For the assignment, please review the questions and the three below links. In your answers please identify which journal and story that you are using.

 

  1. Examine the Journals and find two or three articles related to airports.
  2. Prepare a 2-page report on the subject found above and how ICAO standards are incorporated in either airport related operations, design, management, or planning concepts.

 

http://www.icao.int/publications/journalsreports/2015/7001_en.pdf

http://www.icao.int/publications/journalsreports/2016/7101_en.pdf

http://www.icao.int/publications/journalsreports/2016/7103_en.pdf

 

 

 

This a small potion from the text book concerning ICAO

“Two agencies define many of the international requirements for airport design and operation. These are the International Civil Aviation Organization (ICAO) and the United States Federal Aviation Administration (FAA). The ICAO is a United Nations agency that promulgates internationally accepted standards for airports (ICAO, 2004, 2005, 2006). The FAA also sets standards (e.g., FAA, 2001, 2010) and often pioneers the norms that ICAO later follows. See, for example, the discussion of aircraft categories and runway separations in Chap. 10. The FAA has a dominant role because the United States constitutes the largest single market for aviation and has devoted the most money and research to establishing standards.

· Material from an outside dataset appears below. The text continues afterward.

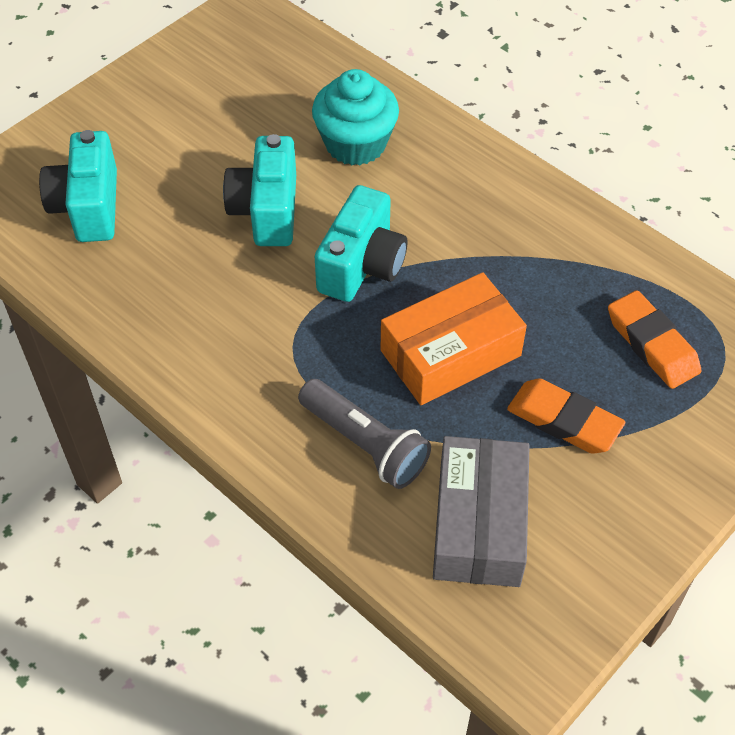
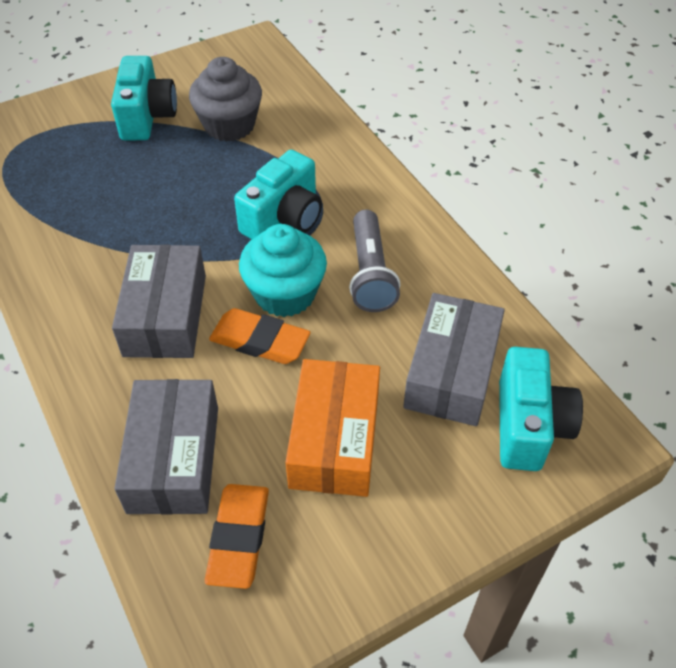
grey box: [433,436,530,587] = 1 -> [112,245,206,358] [114,379,218,515] [403,293,505,426] = 3
grey cupcake: none = 0 -> [189,57,262,142] = 1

Moreover, because aircraft manufacturers want to sell into the big North American market, they make sure that their aircraft meet the FAA standards. International standards apply most strictly to matters concerned with the safety of aircraft in the air. International practice is almost identical for all elements of the airport that concern flight: runway markings and lighting, navigation equipment, and zones to be kept clear of obstructions around the airport. National differences concerning safety are small. However, national differences are great when it comes to land- side features of airport planning, design, and management. Although the air transport industry places almost identical physical loads on airports and airport managers, many nations develop or adopt their own distinctive solutions to these requirements. The loads on the sys- tem are similar, but the technical solutions are not. National social values mediate the translation from the technical specification of the problem to the facilities and services that meet this specification. For example, American and European designers meet the requirement to position aircraft at aircraft gates in strikingly different ways, as Sec. 3.2 indicates. In general, the practice of airport planning, design, and management differs considerably among countries.